→ The problem
In the copy, every line of the material that follows must appear exactly, and no pictures should.
● ● ● ● ●
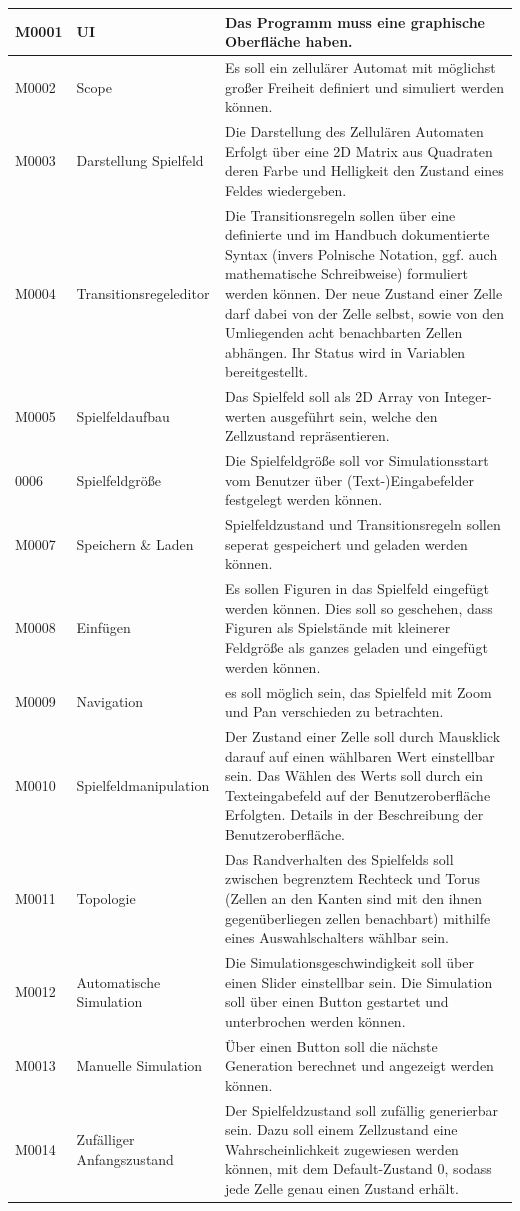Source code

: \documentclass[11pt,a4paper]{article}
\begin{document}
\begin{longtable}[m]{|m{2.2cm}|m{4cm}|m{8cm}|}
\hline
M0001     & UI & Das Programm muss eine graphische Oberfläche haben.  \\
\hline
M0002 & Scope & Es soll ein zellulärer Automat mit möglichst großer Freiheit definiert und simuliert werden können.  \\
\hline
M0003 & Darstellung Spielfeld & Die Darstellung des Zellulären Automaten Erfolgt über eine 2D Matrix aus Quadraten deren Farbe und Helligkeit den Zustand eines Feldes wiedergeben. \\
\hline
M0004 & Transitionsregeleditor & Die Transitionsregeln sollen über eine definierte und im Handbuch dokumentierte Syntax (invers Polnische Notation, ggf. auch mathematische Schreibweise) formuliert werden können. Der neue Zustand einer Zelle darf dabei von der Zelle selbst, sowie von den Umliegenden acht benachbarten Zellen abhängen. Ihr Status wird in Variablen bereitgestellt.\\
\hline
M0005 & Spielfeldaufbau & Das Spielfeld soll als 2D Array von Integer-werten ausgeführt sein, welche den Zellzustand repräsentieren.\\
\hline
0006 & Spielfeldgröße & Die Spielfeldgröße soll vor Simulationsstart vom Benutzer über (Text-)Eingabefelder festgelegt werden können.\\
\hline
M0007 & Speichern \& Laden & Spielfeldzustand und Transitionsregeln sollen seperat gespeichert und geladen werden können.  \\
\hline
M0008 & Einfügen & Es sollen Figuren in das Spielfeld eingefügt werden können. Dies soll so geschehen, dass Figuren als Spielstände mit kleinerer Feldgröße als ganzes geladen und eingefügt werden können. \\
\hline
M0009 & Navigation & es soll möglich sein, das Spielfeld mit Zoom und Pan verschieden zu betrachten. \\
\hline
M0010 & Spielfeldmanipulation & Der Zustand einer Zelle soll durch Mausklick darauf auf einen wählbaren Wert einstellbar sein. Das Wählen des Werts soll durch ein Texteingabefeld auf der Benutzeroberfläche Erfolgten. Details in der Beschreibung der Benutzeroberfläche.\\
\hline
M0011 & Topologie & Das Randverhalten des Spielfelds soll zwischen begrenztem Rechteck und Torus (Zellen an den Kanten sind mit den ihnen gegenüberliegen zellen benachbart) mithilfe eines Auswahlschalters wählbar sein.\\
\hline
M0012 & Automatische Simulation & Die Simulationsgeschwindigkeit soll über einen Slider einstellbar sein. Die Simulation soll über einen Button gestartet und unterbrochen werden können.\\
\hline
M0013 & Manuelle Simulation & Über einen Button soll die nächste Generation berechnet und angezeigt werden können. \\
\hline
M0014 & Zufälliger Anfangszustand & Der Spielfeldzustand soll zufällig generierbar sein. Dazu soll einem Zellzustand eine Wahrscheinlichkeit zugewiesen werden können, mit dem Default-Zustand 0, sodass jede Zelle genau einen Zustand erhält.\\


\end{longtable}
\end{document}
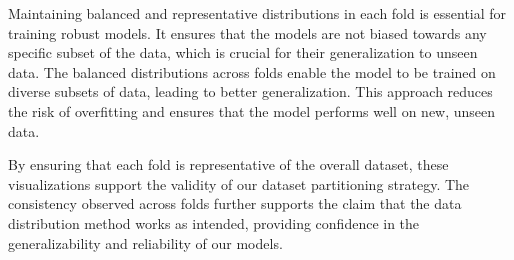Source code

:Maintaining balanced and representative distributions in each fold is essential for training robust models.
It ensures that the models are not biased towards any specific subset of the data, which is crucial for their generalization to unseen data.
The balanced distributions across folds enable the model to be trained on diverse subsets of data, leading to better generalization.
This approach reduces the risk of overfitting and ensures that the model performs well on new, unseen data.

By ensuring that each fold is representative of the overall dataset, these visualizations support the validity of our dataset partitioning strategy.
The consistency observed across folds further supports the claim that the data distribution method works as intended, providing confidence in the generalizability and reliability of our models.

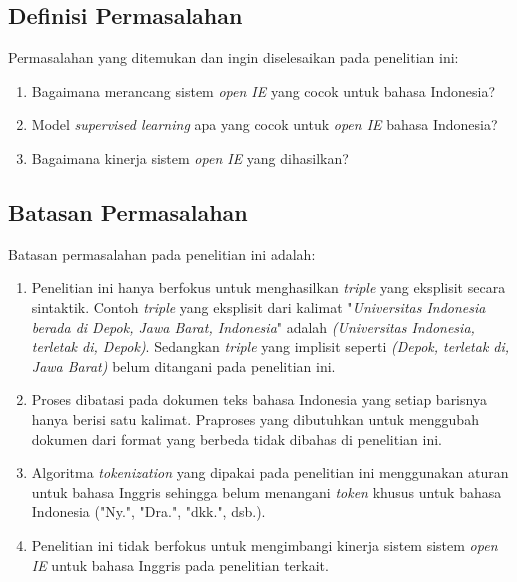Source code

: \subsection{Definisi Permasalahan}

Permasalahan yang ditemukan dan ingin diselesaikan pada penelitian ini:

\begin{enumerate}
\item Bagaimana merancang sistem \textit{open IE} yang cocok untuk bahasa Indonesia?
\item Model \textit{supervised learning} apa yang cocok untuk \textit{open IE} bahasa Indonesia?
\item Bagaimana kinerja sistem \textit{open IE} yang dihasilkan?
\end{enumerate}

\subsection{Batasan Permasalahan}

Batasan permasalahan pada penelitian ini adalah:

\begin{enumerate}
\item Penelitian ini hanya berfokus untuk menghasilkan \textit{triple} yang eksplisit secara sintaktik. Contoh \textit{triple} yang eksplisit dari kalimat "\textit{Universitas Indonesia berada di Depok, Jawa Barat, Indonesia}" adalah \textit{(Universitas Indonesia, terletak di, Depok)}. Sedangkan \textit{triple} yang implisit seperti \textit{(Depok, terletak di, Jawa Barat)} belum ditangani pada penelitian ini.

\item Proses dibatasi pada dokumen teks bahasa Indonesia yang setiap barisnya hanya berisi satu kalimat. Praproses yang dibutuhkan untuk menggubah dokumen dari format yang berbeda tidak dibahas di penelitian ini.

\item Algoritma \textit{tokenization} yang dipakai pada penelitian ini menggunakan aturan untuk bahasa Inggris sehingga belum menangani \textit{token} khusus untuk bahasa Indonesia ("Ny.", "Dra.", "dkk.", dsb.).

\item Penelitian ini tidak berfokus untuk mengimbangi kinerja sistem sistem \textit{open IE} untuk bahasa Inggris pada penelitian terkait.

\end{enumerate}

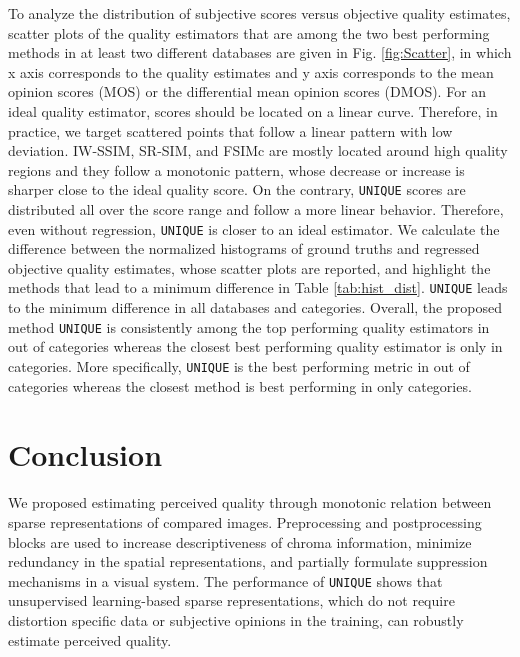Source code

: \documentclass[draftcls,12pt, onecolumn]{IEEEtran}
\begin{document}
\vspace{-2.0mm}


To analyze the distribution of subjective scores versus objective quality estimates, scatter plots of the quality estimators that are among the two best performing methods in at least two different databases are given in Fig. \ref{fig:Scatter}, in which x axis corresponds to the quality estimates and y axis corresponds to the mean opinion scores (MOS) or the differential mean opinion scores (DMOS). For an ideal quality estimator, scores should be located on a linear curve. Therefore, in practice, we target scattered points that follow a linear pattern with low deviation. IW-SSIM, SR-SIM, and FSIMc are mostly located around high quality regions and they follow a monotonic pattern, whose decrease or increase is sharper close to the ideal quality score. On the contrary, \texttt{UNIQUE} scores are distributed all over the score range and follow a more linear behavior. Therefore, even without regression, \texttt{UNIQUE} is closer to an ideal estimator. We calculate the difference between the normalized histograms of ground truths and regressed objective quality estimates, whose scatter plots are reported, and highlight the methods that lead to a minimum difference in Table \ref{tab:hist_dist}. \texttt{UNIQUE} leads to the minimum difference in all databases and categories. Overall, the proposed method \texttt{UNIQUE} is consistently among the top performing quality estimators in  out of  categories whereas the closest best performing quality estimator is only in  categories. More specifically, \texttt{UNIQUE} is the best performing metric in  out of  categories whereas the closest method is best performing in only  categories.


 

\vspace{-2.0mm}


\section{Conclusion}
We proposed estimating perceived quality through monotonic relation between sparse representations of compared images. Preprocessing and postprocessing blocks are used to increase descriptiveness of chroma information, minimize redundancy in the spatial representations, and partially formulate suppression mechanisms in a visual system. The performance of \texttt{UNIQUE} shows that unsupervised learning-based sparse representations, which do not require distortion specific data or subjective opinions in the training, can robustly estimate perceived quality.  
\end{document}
● ● ● ● ●
→ Output
Source code

: \documentclass[11pt,a4paper]{article}
\begin{document}
\begin{longtable}[m]{|m{2.2cm}|m{4cm}|m{8cm}|}
\hline
M0001     & UI & Das Programm muss eine graphische Oberfläche haben.  \\
\hline
M0002 & Scope & Es soll ein zellulärer Automat mit möglichst großer Freiheit definiert und simuliert werden können.  \\
\hline
M0003 & Darstellung Spielfeld & Die Darstellung des Zellulären Automaten Erfolgt über eine 2D Matrix aus Quadraten deren Farbe und Helligkeit den Zustand eines Feldes wiedergeben. \\
\hline
M0004 & Transitionsregeleditor & Die Transitionsregeln sollen über eine definierte und im Handbuch dokumentierte Syntax (invers Polnische Notation, ggf. auch mathematische Schreibweise) formuliert werden können. Der neue Zustand einer Zelle darf dabei von der Zelle selbst, sowie von den Umliegenden acht benachbarten Zellen abhängen. Ihr Status wird in Variablen bereitgestellt.\\
\hline
M0005 & Spielfeldaufbau & Das Spielfeld soll als 2D Array von Integer-werten ausgeführt sein, welche den Zellzustand repräsentieren.\\
\hline
0006 & Spielfeldgröße & Die Spielfeldgröße soll vor Simulationsstart vom Benutzer über (Text-)Eingabefelder festgelegt werden können.\\
\hline
M0007 & Speichern \& Laden & Spielfeldzustand und Transitionsregeln sollen seperat gespeichert und geladen werden können.  \\
\hline
M0008 & Einfügen & Es sollen Figuren in das Spielfeld eingefügt werden können. Dies soll so geschehen, dass Figuren als Spielstände mit kleinerer Feldgröße als ganzes geladen und eingefügt werden können. \\
\hline
M0009 & Navigation & es soll möglich sein, das Spielfeld mit Zoom und Pan verschieden zu betrachten. \\
\hline
M0010 & Spielfeldmanipulation & Der Zustand einer Zelle soll durch Mausklick darauf auf einen wählbaren Wert einstellbar sein. Das Wählen des Werts soll durch ein Texteingabefeld auf der Benutzeroberfläche Erfolgten. Details in der Beschreibung der Benutzeroberfläche.\\
\hline
M0011 & Topologie & Das Randverhalten des Spielfelds soll zwischen begrenztem Rechteck und Torus (Zellen an den Kanten sind mit den ihnen gegenüberliegen zellen benachbart) mithilfe eines Auswahlschalters wählbar sein.\\
\hline
M0012 & Automatische Simulation & Die Simulationsgeschwindigkeit soll über einen Slider einstellbar sein. Die Simulation soll über einen Button gestartet und unterbrochen werden können.\\
\hline
M0013 & Manuelle Simulation & Über einen Button soll die nächste Generation berechnet und angezeigt werden können. \\
\hline
M0014 & Zufälliger Anfangszustand & Der Spielfeldzustand soll zufällig generierbar sein. Dazu soll einem Zellzustand eine Wahrscheinlichkeit zugewiesen werden können, mit dem Default-Zustand 0, sodass jede Zelle genau einen Zustand erhält.\\


\end{longtable}
\end{document}
Source code

:Maintaining balanced and representative distributions in each fold is essential for training robust models.
It ensures that the models are not biased towards any specific subset of the data, which is crucial for their generalization to unseen data.
The balanced distributions across folds enable the model to be trained on diverse subsets of data, leading to better generalization.
This approach reduces the risk of overfitting and ensures that the model performs well on new, unseen data.

By ensuring that each fold is representative of the overall dataset, these visualizations support the validity of our dataset partitioning strategy.
The consistency observed across folds further supports the claim that the data distribution method works as intended, providing confidence in the generalizability and reliability of our models.

Source code

: \subsection{Definisi Permasalahan}

Permasalahan yang ditemukan dan ingin diselesaikan pada penelitian ini:

\begin{enumerate}
\item Bagaimana merancang sistem \textit{open IE} yang cocok untuk bahasa Indonesia?
\item Model \textit{supervised learning} apa yang cocok untuk \textit{open IE} bahasa Indonesia?
\item Bagaimana kinerja sistem \textit{open IE} yang dihasilkan?
\end{enumerate}

\subsection{Batasan Permasalahan}

Batasan permasalahan pada penelitian ini adalah:

\begin{enumerate}
\item Penelitian ini hanya berfokus untuk menghasilkan \textit{triple} yang eksplisit secara sintaktik. Contoh \textit{triple} yang eksplisit dari kalimat "\textit{Universitas Indonesia berada di Depok, Jawa Barat, Indonesia}" adalah \textit{(Universitas Indonesia, terletak di, Depok)}. Sedangkan \textit{triple} yang implisit seperti \textit{(Depok, terletak di, Jawa Barat)} belum ditangani pada penelitian ini.

\item Proses dibatasi pada dokumen teks bahasa Indonesia yang setiap barisnya hanya berisi satu kalimat. Praproses yang dibutuhkan untuk menggubah dokumen dari format yang berbeda tidak dibahas di penelitian ini.

\item Algoritma \textit{tokenization} yang dipakai pada penelitian ini menggunakan aturan untuk bahasa Inggris sehingga belum menangani \textit{token} khusus untuk bahasa Indonesia ("Ny.", "Dra.", "dkk.", dsb.).

\item Penelitian ini tidak berfokus untuk mengimbangi kinerja sistem sistem \textit{open IE} untuk bahasa Inggris pada penelitian terkait.

\end{enumerate}

Source code

: \documentclass[draftcls,12pt, onecolumn]{IEEEtran}
\begin{document}
\vspace{-2.0mm}


To analyze the distribution of subjective scores versus objective quality estimates, scatter plots of the quality estimators that are among the two best performing methods in at least two different databases are given in Fig. \ref{fig:Scatter}, in which x axis corresponds to the quality estimates and y axis corresponds to the mean opinion scores (MOS) or the differential mean opinion scores (DMOS). For an ideal quality estimator, scores should be located on a linear curve. Therefore, in practice, we target scattered points that follow a linear pattern with low deviation. IW-SSIM, SR-SIM, and FSIMc are mostly located around high quality regions and they follow a monotonic pattern, whose decrease or increase is sharper close to the ideal quality score. On the contrary, \texttt{UNIQUE} scores are distributed all over the score range and follow a more linear behavior. Therefore, even without regression, \texttt{UNIQUE} is closer to an ideal estimator. We calculate the difference between the normalized histograms of ground truths and regressed objective quality estimates, whose scatter plots are reported, and highlight the methods that lead to a minimum difference in Table \ref{tab:hist_dist}. \texttt{UNIQUE} leads to the minimum difference in all databases and categories. Overall, the proposed method \texttt{UNIQUE} is consistently among the top performing quality estimators in  out of  categories whereas the closest best performing quality estimator is only in  categories. More specifically, \texttt{UNIQUE} is the best performing metric in  out of  categories whereas the closest method is best performing in only  categories.


 

\vspace{-2.0mm}


\section{Conclusion}
We proposed estimating perceived quality through monotonic relation between sparse representations of compared images. Preprocessing and postprocessing blocks are used to increase descriptiveness of chroma information, minimize redundancy in the spatial representations, and partially formulate suppression mechanisms in a visual system. The performance of \texttt{UNIQUE} shows that unsupervised learning-based sparse representations, which do not require distortion specific data or subjective opinions in the training, can robustly estimate perceived quality.  
\end{document}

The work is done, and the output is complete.